One of the toughest things we learn when we venture into digitizing is that what we see on the screen is not what we get when we stitch it out; it takes a happy accident (or years of training) to get a design right the first time. It can be done: Be assured, there are master digitizers out there who don’t need a machine to verify their designs. But in the beginning, you will.

You will learn about push and pull and how to compensate for those things. This doesn’t need to discourage you—just be aware that physics enters the picture when the substrate is the least bit moveable. Your results will be affected by the way you hoop, the backing you choose. Two people can sew the same design on the same fabric with the same backing and get different results just because the tightness—or not—of the hoop is a personal thing.

Use outgrown clothing, lengths of goods from the fabric outlet, different types of textiles gleaned from the Goodwill store to sample your designs. Pay attention to how the stitches behave better or worse depending on the stretchiness or firmness of the substrate. Make notes and you will soon learn to compensate as you digitize—because you have educated yourself to the reaction of the fabric to the needle and thread which is driven by the stitch length, density and more—decisions you make as you digitize.

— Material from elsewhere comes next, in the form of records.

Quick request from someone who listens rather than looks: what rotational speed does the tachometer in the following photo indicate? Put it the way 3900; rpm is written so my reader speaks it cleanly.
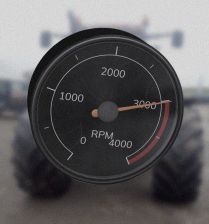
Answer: 3000; rpm
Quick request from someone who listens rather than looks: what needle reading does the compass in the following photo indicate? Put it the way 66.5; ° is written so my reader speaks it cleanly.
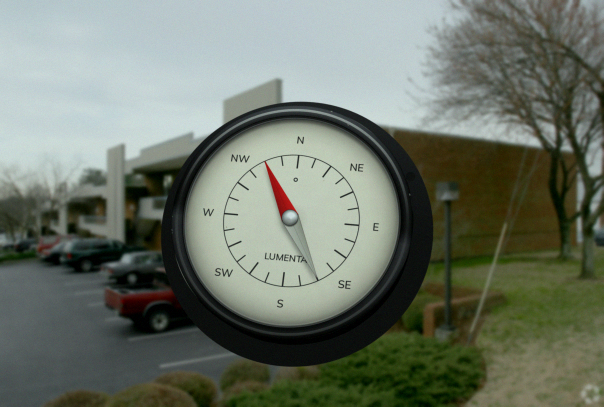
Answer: 330; °
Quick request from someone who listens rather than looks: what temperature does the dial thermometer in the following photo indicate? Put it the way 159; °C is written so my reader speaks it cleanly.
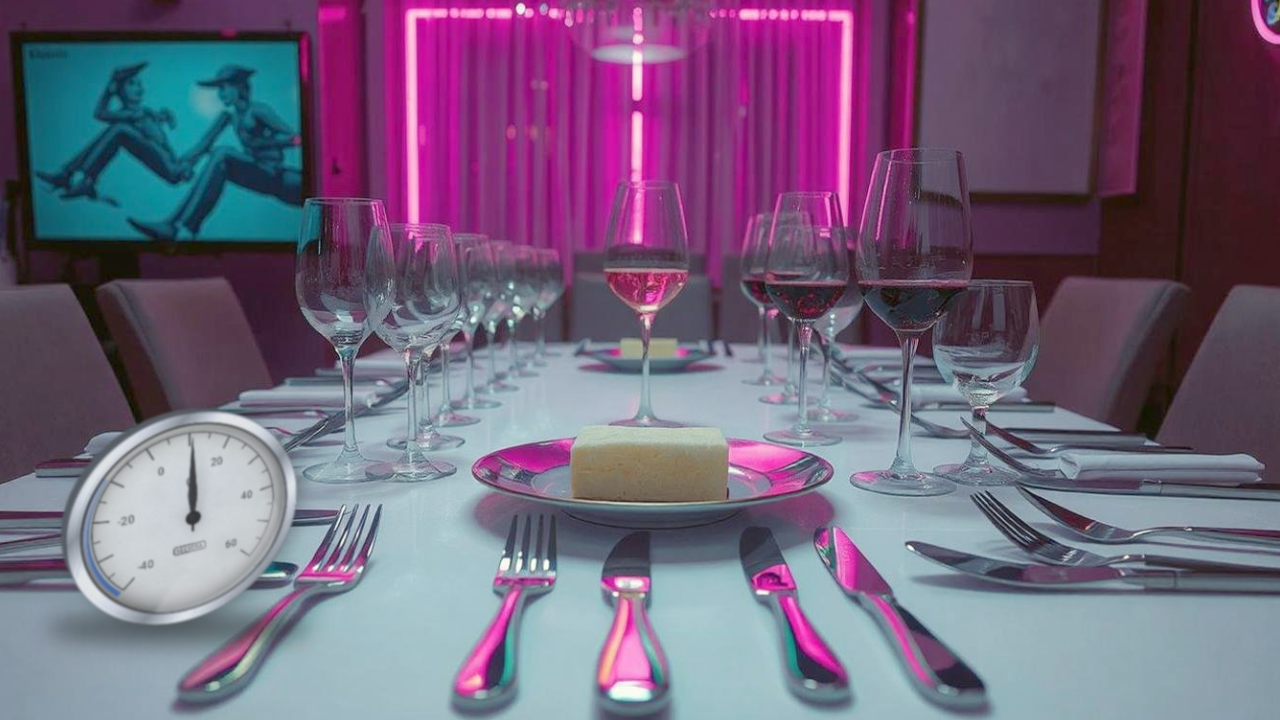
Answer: 10; °C
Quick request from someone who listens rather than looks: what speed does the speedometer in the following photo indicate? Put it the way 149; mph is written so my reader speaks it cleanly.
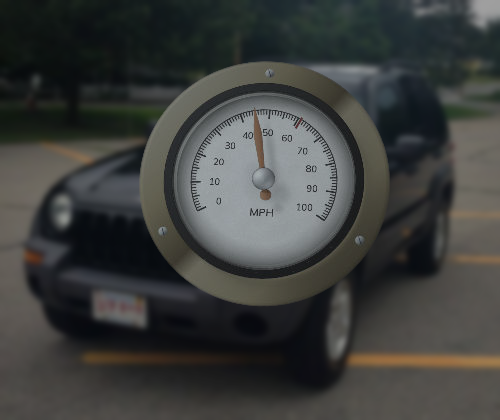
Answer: 45; mph
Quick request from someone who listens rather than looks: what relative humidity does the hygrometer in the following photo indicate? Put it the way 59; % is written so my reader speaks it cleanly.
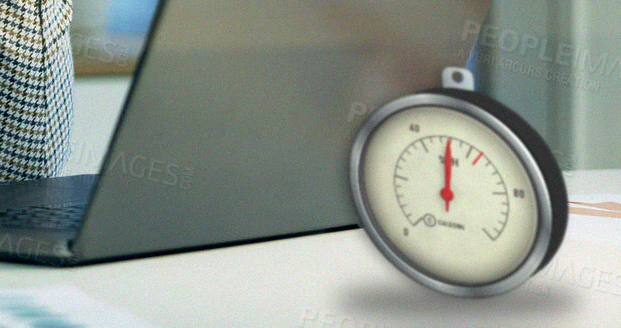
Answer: 52; %
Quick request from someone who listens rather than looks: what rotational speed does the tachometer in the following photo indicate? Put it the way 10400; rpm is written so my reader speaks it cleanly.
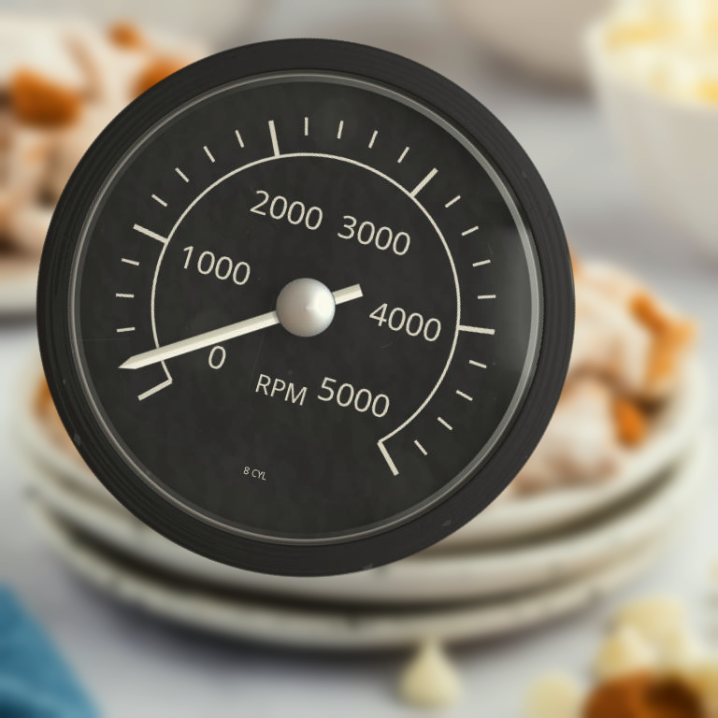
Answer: 200; rpm
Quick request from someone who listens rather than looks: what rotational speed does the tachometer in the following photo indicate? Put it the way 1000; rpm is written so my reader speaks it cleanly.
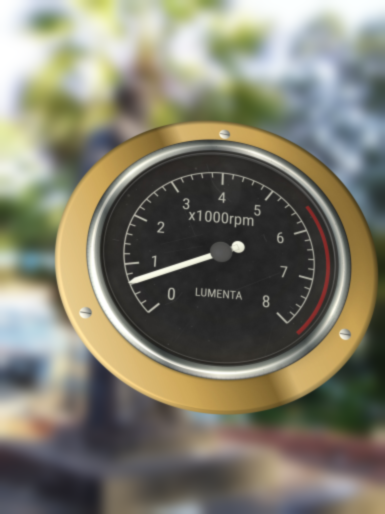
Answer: 600; rpm
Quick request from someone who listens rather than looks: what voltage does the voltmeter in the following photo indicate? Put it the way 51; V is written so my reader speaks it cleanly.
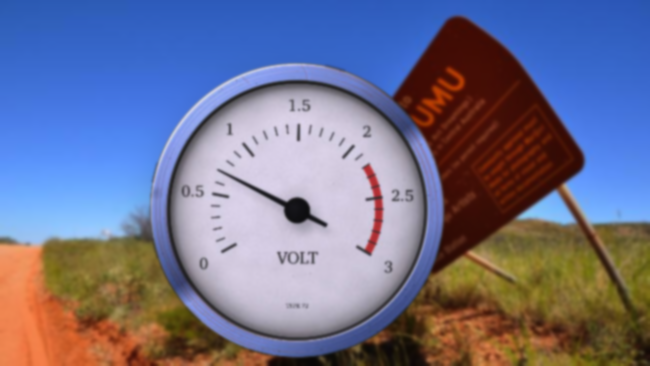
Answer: 0.7; V
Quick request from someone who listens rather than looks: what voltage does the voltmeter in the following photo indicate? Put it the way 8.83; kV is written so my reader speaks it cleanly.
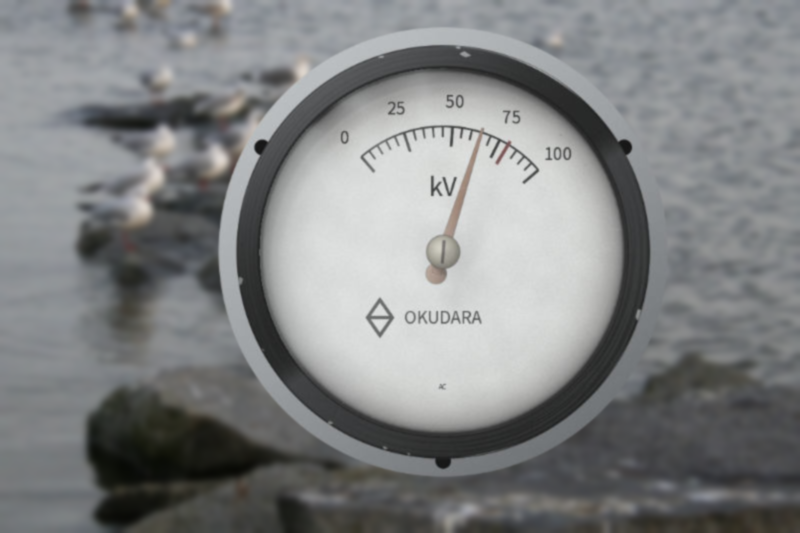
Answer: 65; kV
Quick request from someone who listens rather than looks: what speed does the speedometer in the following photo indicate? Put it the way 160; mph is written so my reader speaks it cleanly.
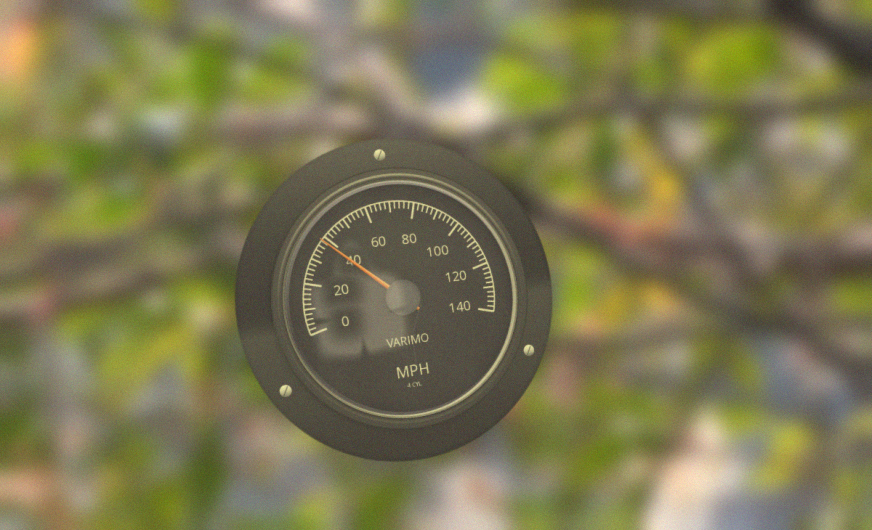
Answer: 38; mph
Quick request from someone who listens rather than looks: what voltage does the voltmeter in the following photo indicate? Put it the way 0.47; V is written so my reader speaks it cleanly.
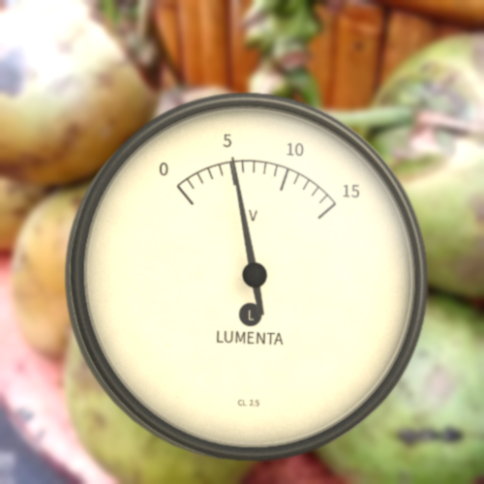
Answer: 5; V
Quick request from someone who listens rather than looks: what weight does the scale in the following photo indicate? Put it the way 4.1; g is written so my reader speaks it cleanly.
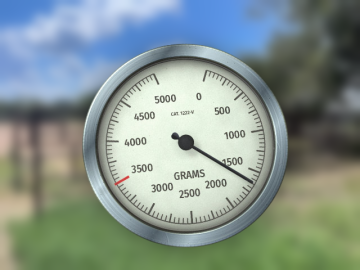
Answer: 1650; g
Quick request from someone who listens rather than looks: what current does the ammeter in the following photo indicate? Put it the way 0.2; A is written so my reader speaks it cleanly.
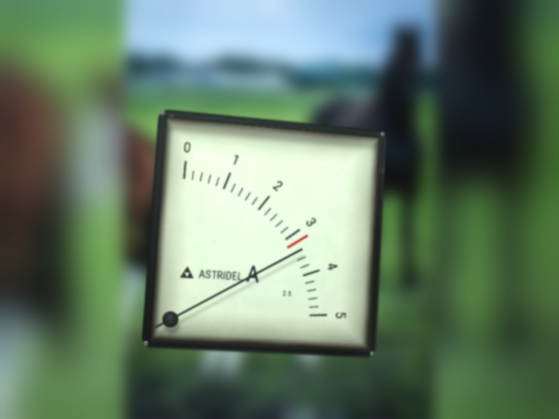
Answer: 3.4; A
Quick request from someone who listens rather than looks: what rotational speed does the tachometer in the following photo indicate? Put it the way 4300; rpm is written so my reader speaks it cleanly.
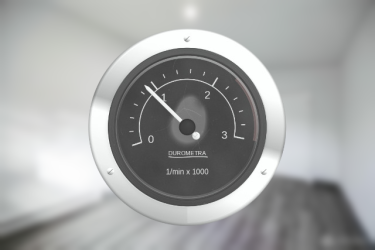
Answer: 900; rpm
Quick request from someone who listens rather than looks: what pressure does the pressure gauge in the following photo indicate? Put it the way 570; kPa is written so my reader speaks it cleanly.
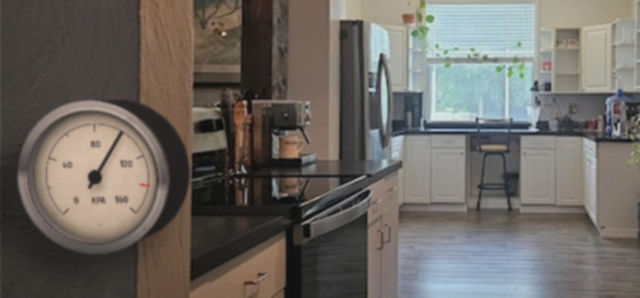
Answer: 100; kPa
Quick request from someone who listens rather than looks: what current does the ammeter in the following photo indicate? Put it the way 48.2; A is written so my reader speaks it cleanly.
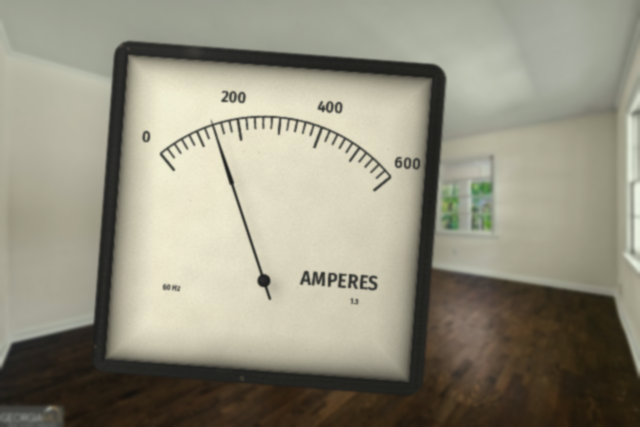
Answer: 140; A
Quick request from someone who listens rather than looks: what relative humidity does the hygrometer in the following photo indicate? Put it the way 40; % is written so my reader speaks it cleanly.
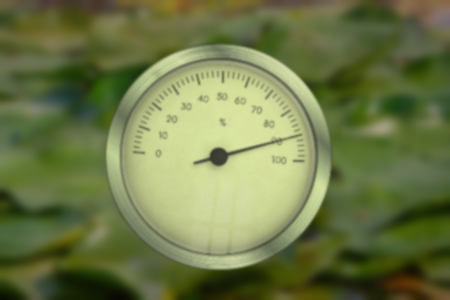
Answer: 90; %
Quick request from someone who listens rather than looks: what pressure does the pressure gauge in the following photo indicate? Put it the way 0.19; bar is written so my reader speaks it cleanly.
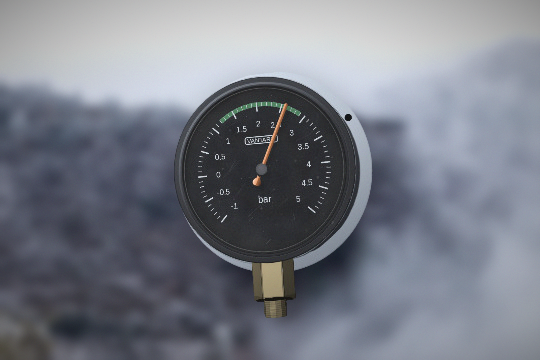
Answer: 2.6; bar
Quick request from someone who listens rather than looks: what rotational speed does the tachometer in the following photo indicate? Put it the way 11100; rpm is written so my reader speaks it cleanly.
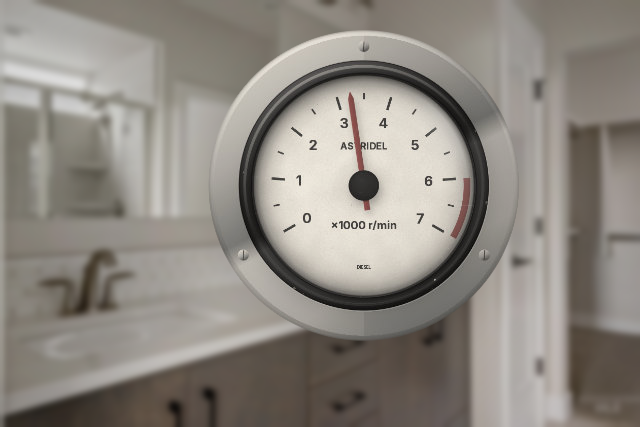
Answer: 3250; rpm
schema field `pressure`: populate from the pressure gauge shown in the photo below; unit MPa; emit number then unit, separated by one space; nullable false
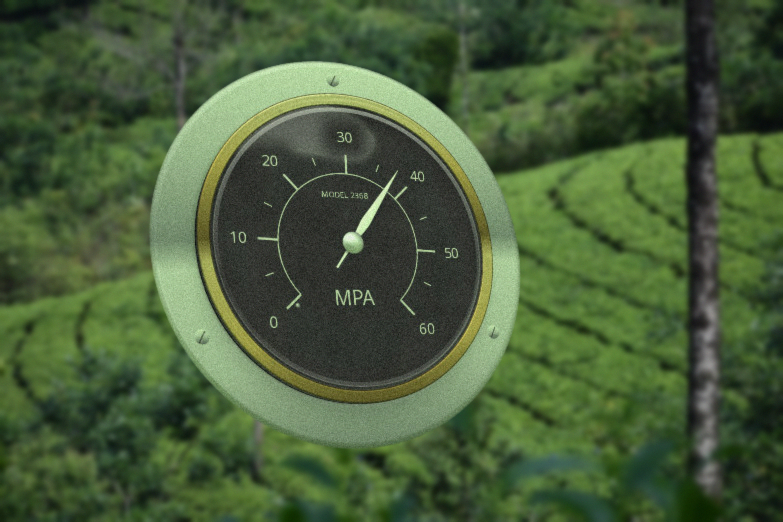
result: 37.5 MPa
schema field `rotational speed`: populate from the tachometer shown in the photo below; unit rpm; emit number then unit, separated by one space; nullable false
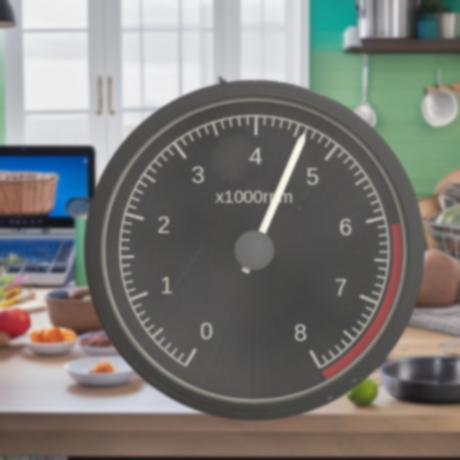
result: 4600 rpm
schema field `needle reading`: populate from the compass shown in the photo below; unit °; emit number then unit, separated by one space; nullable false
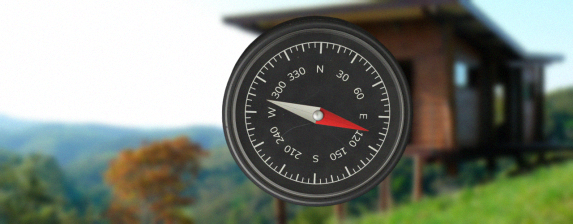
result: 105 °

Digitize a chart that you can stitch on different fabric types. Change the underlay and density in a formulated manner so you can see at a glance what works and what doesn’t.

While you learn

Sometimes embroiderers decide to venture into digitizing in order to keep the money “in-house” (which can be false economy if you’d rather be stitching or if you find sitting in front of the computer isn’t your cup of tea.)

It’s always okay to use a professional digitizer to get the job done in a timely fashion or to cover the complicated designs while you are learning. As one veteran embroiderer told me, “I’d rather have a great end result than be able to say I did it all myself.”

It is also always okay to want to be able to do nothing more than manipulate existing designs, create good and varied lettering and have flexibility. When you know you are not interested in digitizing as an end in itself, this can change your expectations of what you want and need from your software. This can be a good thing—there is nothing wrong with knowing what you want, even if there are limitations to it. 

Make sure you follow up

Make sure that you present yourself for training as often as you are allowed—or you pay for—if you are a serious digitizer-to-be. When you upgrade to a new level, you should get more training. If you find you are too busy embroidering to get the training, you need to consider hiring help to stitch, sending someone else to get the training if your fate is not digitizing, or just remaining comfortable with the skills you have for editing and lettering and letting a dedicated digitizer take care of the rest.

That’s one good reason to start out at a mid-level with digitizing software. You want to be sure of your interest as you gain experience and your improving skills allow you to face more complex designs fearlessly. Investing a fortune in a process for which you  never have a flair or a software in which you really have no interest would be a foolish move. Better to learn the editing and lettering end of things first and see if the interest and talent are present before you purchase the level with all the bells and whistles. 

Understand the why and the how

Embroidery digitizing software is more than just a program in a box. It is a challenge to understand designs that are embroidery-related—which necessarily factors in things such as color, fabric and the intended use of the final product.

Do you want the hues to blend, the lettering to stand out? That’s color. Do you have stretchy, woven, fragile or hardy targets for your stitching? That will affect your choices in stitch length and push and pull compensation. That’s the physics of fabric. Will your embroidery be worn day-in and day-out, or framed for posterity? The answer to that affects your choice of stitch types.

This can mean a lot of sew-outs on a lot of different substrates but is an exercise that seeks perfection and allows you to learn about your software from a very practical point of view. And this is an amazing gift of knowledge to give yourself whether digitizing is your destination or not. It will make you a better embroiderer as well for, when you understand your substrate, you are more prepared for excellence.

Digitizing for embroidery is more than the screen-based art destined for print; it is based on fabric and that factors in a dimension that demands an evolving digitizer do more than what the software “allows” or the trainer tells then to do.

And, in the end, whether you find that you never want to do more than merge designs, create lettering and consult a professional digitizer for the rest, your business will be better for the understanding you have of the fabric and stitches that are the common denominator of embroiderer and digitizer alike.